Task:
Pick out each line of the records that includes the string "street", and copy it.

(Source records)
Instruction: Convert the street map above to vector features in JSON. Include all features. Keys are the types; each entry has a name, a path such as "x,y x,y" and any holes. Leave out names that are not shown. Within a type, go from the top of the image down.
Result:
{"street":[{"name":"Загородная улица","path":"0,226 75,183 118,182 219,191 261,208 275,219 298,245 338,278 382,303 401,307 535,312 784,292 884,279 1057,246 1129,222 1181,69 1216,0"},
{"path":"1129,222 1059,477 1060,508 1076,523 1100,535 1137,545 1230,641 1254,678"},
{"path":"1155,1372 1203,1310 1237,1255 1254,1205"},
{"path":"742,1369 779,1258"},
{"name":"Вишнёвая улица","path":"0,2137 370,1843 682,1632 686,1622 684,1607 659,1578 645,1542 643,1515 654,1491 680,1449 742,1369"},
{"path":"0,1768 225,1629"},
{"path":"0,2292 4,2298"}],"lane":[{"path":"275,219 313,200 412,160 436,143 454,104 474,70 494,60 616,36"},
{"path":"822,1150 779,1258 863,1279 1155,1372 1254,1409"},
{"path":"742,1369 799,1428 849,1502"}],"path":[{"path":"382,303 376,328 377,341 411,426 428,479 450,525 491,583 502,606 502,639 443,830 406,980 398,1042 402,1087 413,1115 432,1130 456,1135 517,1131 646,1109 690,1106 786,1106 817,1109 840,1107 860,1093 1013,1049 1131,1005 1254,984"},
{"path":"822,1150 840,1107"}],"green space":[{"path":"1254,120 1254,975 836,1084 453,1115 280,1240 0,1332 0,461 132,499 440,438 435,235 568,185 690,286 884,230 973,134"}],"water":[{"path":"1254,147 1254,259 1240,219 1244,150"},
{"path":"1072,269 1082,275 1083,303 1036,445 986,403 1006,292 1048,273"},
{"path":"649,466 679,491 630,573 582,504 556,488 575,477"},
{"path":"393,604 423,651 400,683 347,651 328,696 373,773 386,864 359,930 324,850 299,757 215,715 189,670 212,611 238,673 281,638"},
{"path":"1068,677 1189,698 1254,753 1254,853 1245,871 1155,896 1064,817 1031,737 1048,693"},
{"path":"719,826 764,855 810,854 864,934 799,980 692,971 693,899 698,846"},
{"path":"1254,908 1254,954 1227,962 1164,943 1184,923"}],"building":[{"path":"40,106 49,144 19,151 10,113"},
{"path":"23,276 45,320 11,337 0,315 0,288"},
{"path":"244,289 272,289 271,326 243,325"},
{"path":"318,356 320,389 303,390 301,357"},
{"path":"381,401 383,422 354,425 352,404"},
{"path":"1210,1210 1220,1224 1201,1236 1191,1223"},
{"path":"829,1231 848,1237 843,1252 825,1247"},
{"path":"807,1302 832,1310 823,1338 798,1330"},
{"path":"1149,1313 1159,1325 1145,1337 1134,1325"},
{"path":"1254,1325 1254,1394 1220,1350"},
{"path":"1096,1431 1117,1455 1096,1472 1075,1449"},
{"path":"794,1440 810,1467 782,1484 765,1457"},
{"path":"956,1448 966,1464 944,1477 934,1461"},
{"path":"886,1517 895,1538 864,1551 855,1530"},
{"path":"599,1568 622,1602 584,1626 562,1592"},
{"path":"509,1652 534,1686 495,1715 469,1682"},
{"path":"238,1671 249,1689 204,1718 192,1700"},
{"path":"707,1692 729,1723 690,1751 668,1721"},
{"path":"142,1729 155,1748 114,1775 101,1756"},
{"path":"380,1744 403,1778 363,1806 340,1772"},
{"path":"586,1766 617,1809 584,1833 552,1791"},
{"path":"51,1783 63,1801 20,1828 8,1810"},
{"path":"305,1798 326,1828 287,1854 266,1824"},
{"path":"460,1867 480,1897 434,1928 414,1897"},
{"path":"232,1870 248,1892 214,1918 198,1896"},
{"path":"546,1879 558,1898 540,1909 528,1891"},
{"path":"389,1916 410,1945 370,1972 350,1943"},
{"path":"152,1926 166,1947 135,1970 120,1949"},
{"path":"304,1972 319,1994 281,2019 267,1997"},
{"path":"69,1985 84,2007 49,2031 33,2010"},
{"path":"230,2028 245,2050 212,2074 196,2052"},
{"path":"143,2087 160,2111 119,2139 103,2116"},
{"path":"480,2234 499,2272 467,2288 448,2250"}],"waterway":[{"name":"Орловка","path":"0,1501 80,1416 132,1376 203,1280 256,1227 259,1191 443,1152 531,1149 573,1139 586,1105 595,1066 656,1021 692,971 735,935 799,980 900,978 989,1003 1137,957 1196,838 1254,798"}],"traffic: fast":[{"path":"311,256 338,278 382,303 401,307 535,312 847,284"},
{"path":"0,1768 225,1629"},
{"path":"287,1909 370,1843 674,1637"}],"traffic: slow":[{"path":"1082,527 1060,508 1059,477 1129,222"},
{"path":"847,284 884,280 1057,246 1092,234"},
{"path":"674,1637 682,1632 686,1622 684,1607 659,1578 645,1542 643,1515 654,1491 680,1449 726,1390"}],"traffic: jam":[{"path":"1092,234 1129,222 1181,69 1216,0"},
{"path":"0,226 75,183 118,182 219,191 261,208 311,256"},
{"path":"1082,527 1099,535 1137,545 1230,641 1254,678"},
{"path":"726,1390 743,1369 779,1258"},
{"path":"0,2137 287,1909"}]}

Answer to this task:
Instruction: Convert the street map above to vector features in JSON. Include all features. Keys are the types; each entry has a name, a path such as "x,y x,y" and any holes. Leave out names that are not shown. Within a type, go from the top of the image down.
{"street":[{"name":"Загородная улица","path":"0,226 75,183 118,182 219,191 261,208 275,219 298,245 338,278 382,303 401,307 535,312 784,292 884,279 1057,246 1129,222 1181,69 1216,0"},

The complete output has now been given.